TRY IT — Edit the lines below so that every "Root Cause" becomes "Underlying Issue", and leave everything else unchanged.

LISTED ENTRIES —
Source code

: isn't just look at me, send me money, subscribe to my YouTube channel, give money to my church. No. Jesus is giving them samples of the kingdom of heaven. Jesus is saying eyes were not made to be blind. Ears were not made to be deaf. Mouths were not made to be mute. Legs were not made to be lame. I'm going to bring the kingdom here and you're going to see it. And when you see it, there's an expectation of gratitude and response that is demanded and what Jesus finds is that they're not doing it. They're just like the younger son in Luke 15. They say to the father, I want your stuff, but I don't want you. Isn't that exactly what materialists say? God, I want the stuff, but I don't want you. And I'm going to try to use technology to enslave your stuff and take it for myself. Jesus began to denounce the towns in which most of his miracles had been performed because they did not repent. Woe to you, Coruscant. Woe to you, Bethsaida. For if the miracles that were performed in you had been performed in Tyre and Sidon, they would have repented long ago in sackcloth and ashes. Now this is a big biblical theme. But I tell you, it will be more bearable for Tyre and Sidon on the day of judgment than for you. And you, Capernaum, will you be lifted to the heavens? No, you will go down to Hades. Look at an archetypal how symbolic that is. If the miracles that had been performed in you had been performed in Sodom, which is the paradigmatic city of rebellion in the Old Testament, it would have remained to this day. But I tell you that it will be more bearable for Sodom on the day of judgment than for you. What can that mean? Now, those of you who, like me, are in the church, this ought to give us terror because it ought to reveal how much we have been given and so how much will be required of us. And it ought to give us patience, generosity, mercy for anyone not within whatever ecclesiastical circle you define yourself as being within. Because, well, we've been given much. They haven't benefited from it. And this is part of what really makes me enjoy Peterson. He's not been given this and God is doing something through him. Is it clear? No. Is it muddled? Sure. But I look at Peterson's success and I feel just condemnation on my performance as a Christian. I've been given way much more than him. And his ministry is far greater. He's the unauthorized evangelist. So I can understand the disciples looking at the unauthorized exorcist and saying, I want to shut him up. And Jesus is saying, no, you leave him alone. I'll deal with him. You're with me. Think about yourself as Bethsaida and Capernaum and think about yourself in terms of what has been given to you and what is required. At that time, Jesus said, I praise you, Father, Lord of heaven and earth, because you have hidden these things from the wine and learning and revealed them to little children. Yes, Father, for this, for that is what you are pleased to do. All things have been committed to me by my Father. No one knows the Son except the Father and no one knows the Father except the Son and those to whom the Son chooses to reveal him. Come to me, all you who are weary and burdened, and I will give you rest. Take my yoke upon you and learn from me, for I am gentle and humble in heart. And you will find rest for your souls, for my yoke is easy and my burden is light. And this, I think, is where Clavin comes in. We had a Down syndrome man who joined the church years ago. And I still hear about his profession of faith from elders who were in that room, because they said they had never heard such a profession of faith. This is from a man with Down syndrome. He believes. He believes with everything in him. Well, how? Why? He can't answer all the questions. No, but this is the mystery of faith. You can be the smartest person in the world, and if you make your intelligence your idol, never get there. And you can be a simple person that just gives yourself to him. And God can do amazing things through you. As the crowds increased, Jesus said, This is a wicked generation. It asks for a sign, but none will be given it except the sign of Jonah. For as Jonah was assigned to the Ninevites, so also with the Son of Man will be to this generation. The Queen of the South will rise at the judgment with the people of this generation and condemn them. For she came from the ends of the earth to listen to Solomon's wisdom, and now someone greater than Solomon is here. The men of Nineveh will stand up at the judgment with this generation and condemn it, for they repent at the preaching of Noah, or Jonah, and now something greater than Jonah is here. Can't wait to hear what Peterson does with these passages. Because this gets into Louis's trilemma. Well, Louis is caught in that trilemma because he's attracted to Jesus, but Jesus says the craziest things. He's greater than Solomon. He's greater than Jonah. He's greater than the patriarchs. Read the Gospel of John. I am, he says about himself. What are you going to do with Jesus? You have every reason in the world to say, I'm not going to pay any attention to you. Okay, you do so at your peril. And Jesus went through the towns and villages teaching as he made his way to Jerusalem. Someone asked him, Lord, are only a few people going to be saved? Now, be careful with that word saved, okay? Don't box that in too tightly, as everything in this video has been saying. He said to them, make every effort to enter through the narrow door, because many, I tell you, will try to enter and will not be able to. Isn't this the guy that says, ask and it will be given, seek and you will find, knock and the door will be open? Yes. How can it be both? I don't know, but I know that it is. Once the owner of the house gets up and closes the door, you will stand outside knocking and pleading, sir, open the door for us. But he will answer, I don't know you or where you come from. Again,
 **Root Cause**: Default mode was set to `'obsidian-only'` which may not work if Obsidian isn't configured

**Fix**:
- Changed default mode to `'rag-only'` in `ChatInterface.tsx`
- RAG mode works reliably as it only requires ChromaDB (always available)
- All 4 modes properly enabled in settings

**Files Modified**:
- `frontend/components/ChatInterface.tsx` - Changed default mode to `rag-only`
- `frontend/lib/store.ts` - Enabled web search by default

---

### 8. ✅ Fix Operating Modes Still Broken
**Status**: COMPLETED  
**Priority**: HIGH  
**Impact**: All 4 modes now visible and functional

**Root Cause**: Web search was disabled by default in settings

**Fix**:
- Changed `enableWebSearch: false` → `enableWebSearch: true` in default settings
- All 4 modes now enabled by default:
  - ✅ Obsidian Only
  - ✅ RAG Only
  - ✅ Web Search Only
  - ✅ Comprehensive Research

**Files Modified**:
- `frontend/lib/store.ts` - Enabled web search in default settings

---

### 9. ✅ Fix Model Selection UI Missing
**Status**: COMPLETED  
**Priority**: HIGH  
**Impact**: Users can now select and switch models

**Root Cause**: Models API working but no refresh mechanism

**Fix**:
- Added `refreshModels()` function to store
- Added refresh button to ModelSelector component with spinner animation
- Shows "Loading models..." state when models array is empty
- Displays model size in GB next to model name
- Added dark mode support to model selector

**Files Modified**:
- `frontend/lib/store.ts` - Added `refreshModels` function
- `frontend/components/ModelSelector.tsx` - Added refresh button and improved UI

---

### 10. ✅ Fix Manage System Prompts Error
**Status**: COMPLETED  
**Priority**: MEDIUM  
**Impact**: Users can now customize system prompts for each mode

SOLUTION —
Source code

: isn't just look at me, send me money, subscribe to my YouTube channel, give money to my church. No. Jesus is giving them samples of the kingdom of heaven. Jesus is saying eyes were not made to be blind. Ears were not made to be deaf. Mouths were not made to be mute. Legs were not made to be lame. I'm going to bring the kingdom here and you're going to see it. And when you see it, there's an expectation of gratitude and response that is demanded and what Jesus finds is that they're not doing it. They're just like the younger son in Luke 15. They say to the father, I want your stuff, but I don't want you. Isn't that exactly what materialists say? God, I want the stuff, but I don't want you. And I'm going to try to use technology to enslave your stuff and take it for myself. Jesus began to denounce the towns in which most of his miracles had been performed because they did not repent. Woe to you, Coruscant. Woe to you, Bethsaida. For if the miracles that were performed in you had been performed in Tyre and Sidon, they would have repented long ago in sackcloth and ashes. Now this is a big biblical theme. But I tell you, it will be more bearable for Tyre and Sidon on the day of judgment than for you. And you, Capernaum, will you be lifted to the heavens? No, you will go down to Hades. Look at an archetypal how symbolic that is. If the miracles that had been performed in you had been performed in Sodom, which is the paradigmatic city of rebellion in the Old Testament, it would have remained to this day. But I tell you that it will be more bearable for Sodom on the day of judgment than for you. What can that mean? Now, those of you who, like me, are in the church, this ought to give us terror because it ought to reveal how much we have been given and so how much will be required of us. And it ought to give us patience, generosity, mercy for anyone not within whatever ecclesiastical circle you define yourself as being within. Because, well, we've been given much. They haven't benefited from it. And this is part of what really makes me enjoy Peterson. He's not been given this and God is doing something through him. Is it clear? No. Is it muddled? Sure. But I look at Peterson's success and I feel just condemnation on my performance as a Christian. I've been given way much more than him. And his ministry is far greater. He's the unauthorized evangelist. So I can understand the disciples looking at the unauthorized exorcist and saying, I want to shut him up. And Jesus is saying, no, you leave him alone. I'll deal with him. You're with me. Think about yourself as Bethsaida and Capernaum and think about yourself in terms of what has been given to you and what is required. At that time, Jesus said, I praise you, Father, Lord of heaven and earth, because you have hidden these things from the wine and learning and revealed them to little children. Yes, Father, for this, for that is what you are pleased to do. All things have been committed to me by my Father. No one knows the Son except the Father and no one knows the Father except the Son and those to whom the Son chooses to reveal him. Come to me, all you who are weary and burdened, and I will give you rest. Take my yoke upon you and learn from me, for I am gentle and humble in heart. And you will find rest for your souls, for my yoke is easy and my burden is light. And this, I think, is where Clavin comes in. We had a Down syndrome man who joined the church years ago. And I still hear about his profession of faith from elders who were in that room, because they said they had never heard such a profession of faith. This is from a man with Down syndrome. He believes. He believes with everything in him. Well, how? Why? He can't answer all the questions. No, but this is the mystery of faith. You can be the smartest person in the world, and if you make your intelligence your idol, never get there. And you can be a simple person that just gives yourself to him. And God can do amazing things through you. As the crowds increased, Jesus said, This is a wicked generation. It asks for a sign, but none will be given it except the sign of Jonah. For as Jonah was assigned to the Ninevites, so also with the Son of Man will be to this generation. The Queen of the South will rise at the judgment with the people of this generation and condemn them. For she came from the ends of the earth to listen to Solomon's wisdom, and now someone greater than Solomon is here. The men of Nineveh will stand up at the judgment with this generation and condemn it, for they repent at the preaching of Noah, or Jonah, and now something greater than Jonah is here. Can't wait to hear what Peterson does with these passages. Because this gets into Louis's trilemma. Well, Louis is caught in that trilemma because he's attracted to Jesus, but Jesus says the craziest things. He's greater than Solomon. He's greater than Jonah. He's greater than the patriarchs. Read the Gospel of John. I am, he says about himself. What are you going to do with Jesus? You have every reason in the world to say, I'm not going to pay any attention to you. Okay, you do so at your peril. And Jesus went through the towns and villages teaching as he made his way to Jerusalem. Someone asked him, Lord, are only a few people going to be saved? Now, be careful with that word saved, okay? Don't box that in too tightly, as everything in this video has been saying. He said to them, make every effort to enter through the narrow door, because many, I tell you, will try to enter and will not be able to. Isn't this the guy that says, ask and it will be given, seek and you will find, knock and the door will be open? Yes. How can it be both? I don't know, but I know that it is. Once the owner of the house gets up and closes the door, you will stand outside knocking and pleading, sir, open the door for us. But he will answer, I don't know you or where you come from. Again,
 **Underlying Issue**: Default mode was set to `'obsidian-only'` which may not work if Obsidian isn't configured

**Fix**:
- Changed default mode to `'rag-only'` in `ChatInterface.tsx`
- RAG mode works reliably as it only requires ChromaDB (always available)
- All 4 modes properly enabled in settings

**Files Modified**:
- `frontend/components/ChatInterface.tsx` - Changed default mode to `rag-only`
- `frontend/lib/store.ts` - Enabled web search by default

---

### 8. ✅ Fix Operating Modes Still Broken
**Status**: COMPLETED  
**Priority**: HIGH  
**Impact**: All 4 modes now visible and functional

**Underlying Issue**: Web search was disabled by default in settings

**Fix**:
- Changed `enableWebSearch: false` → `enableWebSearch: true` in default settings
- All 4 modes now enabled by default:
  - ✅ Obsidian Only
  - ✅ RAG Only
  - ✅ Web Search Only
  - ✅ Comprehensive Research

**Files Modified**:
- `frontend/lib/store.ts` - Enabled web search in default settings

---

### 9. ✅ Fix Model Selection UI Missing
**Status**: COMPLETED  
**Priority**: HIGH  
**Impact**: Users can now select and switch models

**Underlying Issue**: Models API working but no refresh mechanism

**Fix**:
- Added `refreshModels()` function to store
- Added refresh button to ModelSelector component with spinner animation
- Shows "Loading models..." state when models array is empty
- Displays model size in GB next to model name
- Added dark mode support to model selector

**Files Modified**:
- `frontend/lib/store.ts` - Added `refreshModels` function
- `frontend/components/ModelSelector.tsx` - Added refresh button and improved UI

---

### 10. ✅ Fix Manage System Prompts Error
**Status**: COMPLETED  
**Priority**: MEDIUM  
**Impact**: Users can now customize system prompts for each mode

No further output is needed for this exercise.